**問題の詳細**
以下の資料を最初の行から最後の行まで、一字も変えずにそのまま繰り返して書くこと。

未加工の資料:

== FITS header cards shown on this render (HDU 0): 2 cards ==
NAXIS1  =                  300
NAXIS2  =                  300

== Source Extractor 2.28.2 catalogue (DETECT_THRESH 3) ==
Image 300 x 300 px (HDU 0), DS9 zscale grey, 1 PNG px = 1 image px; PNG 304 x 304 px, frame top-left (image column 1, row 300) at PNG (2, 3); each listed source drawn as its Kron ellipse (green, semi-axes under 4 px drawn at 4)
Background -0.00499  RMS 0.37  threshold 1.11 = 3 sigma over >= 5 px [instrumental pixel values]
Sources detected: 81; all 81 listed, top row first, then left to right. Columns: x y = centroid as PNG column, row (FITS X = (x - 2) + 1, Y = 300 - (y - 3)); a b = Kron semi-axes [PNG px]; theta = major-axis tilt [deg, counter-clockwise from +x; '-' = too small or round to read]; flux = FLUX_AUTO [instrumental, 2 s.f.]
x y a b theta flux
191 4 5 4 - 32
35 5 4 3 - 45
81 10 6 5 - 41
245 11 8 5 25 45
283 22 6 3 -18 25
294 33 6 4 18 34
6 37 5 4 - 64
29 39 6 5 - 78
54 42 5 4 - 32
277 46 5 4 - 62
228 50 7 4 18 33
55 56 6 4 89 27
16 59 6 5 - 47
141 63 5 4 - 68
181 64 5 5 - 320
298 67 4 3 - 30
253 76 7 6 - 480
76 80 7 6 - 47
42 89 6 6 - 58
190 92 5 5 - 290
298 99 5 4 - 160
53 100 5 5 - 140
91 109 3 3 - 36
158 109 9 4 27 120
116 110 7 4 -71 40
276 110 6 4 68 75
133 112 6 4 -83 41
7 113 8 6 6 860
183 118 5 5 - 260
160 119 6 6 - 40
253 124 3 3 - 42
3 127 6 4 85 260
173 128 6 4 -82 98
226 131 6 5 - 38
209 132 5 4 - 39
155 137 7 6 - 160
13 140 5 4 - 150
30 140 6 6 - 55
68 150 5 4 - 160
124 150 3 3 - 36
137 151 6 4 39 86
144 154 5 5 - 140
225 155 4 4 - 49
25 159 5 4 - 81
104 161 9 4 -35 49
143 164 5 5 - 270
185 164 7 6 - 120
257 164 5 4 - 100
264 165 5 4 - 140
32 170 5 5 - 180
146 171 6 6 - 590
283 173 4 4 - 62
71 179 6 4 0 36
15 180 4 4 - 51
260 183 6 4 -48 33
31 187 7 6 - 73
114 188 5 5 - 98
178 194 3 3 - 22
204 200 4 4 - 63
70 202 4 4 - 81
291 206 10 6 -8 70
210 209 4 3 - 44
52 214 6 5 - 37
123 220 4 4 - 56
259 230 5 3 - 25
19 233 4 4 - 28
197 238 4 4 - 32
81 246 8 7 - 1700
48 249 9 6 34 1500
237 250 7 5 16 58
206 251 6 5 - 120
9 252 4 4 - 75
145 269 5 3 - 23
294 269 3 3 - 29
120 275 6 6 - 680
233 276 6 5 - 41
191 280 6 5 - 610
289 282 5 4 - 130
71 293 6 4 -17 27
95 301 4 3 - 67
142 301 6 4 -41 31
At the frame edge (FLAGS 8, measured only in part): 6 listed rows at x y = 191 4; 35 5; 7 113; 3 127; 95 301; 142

**課題の解答**
== FITS header cards shown on this render (HDU 0): 2 cards ==
NAXIS1  =                  300
NAXIS2  =                  300

== Source Extractor 2.28.2 catalogue (DETECT_THRESH 3) ==
Image 300 x 300 px (HDU 0), DS9 zscale grey, 1 PNG px = 1 image px; PNG 304 x 304 px, frame top-left (image column 1, row 300) at PNG (2, 3); each listed source drawn as its Kron ellipse (green, semi-axes under 4 px drawn at 4)
Background -0.00499  RMS 0.37  threshold 1.11 = 3 sigma over >= 5 px [instrumental pixel values]
Sources detected: 81; all 81 listed, top row first, then left to right. Columns: x y = centroid as PNG column, row (FITS X = (x - 2) + 1, Y = 300 - (y - 3)); a b = Kron semi-axes [PNG px]; theta = major-axis tilt [deg, counter-clockwise from +x; '-' = too small or round to read]; flux = FLUX_AUTO [instrumental, 2 s.f.]
x y a b theta flux
191 4 5 4 - 32
35 5 4 3 - 45
81 10 6 5 - 41
245 11 8 5 25 45
283 22 6 3 -18 25
294 33 6 4 18 34
6 37 5 4 - 64
29 39 6 5 - 78
54 42 5 4 - 32
277 46 5 4 - 62
228 50 7 4 18 33
55 56 6 4 89 27
16 59 6 5 - 47
141 63 5 4 - 68
181 64 5 5 - 320
298 67 4 3 - 30
253 76 7 6 - 480
76 80 7 6 - 47
42 89 6 6 - 58
190 92 5 5 - 290
298 99 5 4 - 160
53 100 5 5 - 140
91 109 3 3 - 36
158 109 9 4 27 120
116 110 7 4 -71 40
276 110 6 4 68 75
133 112 6 4 -83 41
7 113 8 6 6 860
183 118 5 5 - 260
160 119 6 6 - 40
253 124 3 3 - 42
3 127 6 4 85 260
173 128 6 4 -82 98
226 131 6 5 - 38
209 132 5 4 - 39
155 137 7 6 - 160
13 140 5 4 - 150
30 140 6 6 - 55
68 150 5 4 - 160
124 150 3 3 - 36
137 151 6 4 39 86
144 154 5 5 - 140
225 155 4 4 - 49
25 159 5 4 - 81
104 161 9 4 -35 49
143 164 5 5 - 270
185 164 7 6 - 120
257 164 5 4 - 100
264 165 5 4 - 140
32 170 5 5 - 180
146 171 6 6 - 590
283 173 4 4 - 62
71 179 6 4 0 36
15 180 4 4 - 51
260 183 6 4 -48 33
31 187 7 6 - 73
114 188 5 5 - 98
178 194 3 3 - 22
204 200 4 4 - 63
70 202 4 4 - 81
291 206 10 6 -8 70
210 209 4 3 - 44
52 214 6 5 - 37
123 220 4 4 - 56
259 230 5 3 - 25
19 233 4 4 - 28
197 238 4 4 - 32
81 246 8 7 - 1700
48 249 9 6 34 1500
237 250 7 5 16 58
206 251 6 5 - 120
9 252 4 4 - 75
145 269 5 3 - 23
294 269 3 3 - 29
120 275 6 6 - 680
233 276 6 5 - 41
191 280 6 5 - 610
289 282 5 4 - 130
71 293 6 4 -17 27
95 301 4 3 - 67
142 301 6 4 -41 31
At the frame edge (FLAGS 8, measured only in part): 6 listed rows at x y = 191 4; 35 5; 7 113; 3 127; 95 301; 142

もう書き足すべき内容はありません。